- GOAL -
Quote word for word the lines of the rows below, starting at the line that contains "collection date as typed: 20 Jun 1936" and stopping after the line that contains "collector number: 3084".

- EXTRACTED DATA -
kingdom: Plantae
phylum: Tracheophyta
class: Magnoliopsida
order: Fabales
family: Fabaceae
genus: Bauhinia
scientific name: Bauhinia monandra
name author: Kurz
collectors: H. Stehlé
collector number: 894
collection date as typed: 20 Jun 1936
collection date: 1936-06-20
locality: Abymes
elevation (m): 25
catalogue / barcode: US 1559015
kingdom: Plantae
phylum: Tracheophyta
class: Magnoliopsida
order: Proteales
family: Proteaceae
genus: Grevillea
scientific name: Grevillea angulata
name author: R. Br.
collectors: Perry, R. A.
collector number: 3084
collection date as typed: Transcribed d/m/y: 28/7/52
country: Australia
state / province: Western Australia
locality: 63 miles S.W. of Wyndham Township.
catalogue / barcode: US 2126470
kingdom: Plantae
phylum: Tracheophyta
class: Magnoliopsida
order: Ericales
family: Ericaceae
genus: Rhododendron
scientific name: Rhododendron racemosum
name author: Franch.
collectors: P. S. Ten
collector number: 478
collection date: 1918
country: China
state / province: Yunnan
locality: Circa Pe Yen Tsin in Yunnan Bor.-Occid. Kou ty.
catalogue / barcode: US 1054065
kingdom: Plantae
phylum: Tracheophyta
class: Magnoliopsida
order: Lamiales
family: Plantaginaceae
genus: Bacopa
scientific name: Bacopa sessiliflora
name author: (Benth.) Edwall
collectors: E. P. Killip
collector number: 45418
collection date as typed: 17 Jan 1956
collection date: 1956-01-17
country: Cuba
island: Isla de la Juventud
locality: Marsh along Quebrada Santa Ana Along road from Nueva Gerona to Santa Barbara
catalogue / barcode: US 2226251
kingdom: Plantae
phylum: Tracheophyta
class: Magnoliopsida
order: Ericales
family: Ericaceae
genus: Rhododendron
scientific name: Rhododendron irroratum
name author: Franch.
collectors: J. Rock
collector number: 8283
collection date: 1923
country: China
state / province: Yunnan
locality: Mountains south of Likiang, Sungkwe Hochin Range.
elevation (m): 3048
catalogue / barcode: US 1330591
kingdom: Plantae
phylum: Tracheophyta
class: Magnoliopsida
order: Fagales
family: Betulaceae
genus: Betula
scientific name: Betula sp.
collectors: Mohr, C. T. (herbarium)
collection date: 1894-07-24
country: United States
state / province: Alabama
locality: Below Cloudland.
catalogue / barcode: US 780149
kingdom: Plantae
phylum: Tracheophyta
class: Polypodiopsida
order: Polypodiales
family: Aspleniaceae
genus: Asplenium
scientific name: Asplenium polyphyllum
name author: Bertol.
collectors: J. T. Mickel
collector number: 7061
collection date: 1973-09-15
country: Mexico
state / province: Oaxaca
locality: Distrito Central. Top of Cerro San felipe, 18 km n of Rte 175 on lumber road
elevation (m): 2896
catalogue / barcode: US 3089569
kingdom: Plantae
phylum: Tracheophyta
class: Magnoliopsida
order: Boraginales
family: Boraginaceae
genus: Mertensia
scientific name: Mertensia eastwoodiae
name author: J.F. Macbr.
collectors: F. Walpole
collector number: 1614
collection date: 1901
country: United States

- RESPONSE TO THIS TASK -
collection date as typed: 20 Jun 1936
collection date: 1936-06-20
locality: Abymes
elevation (m): 25
catalogue / barcode: US 1559015
kingdom: Plantae
phylum: Tracheophyta
class: Magnoliopsida
order: Proteales
family: Proteaceae
genus: Grevillea
scientific name: Grevillea angulata
name author: R. Br.
collectors: Perry, R. A.
collector number: 3084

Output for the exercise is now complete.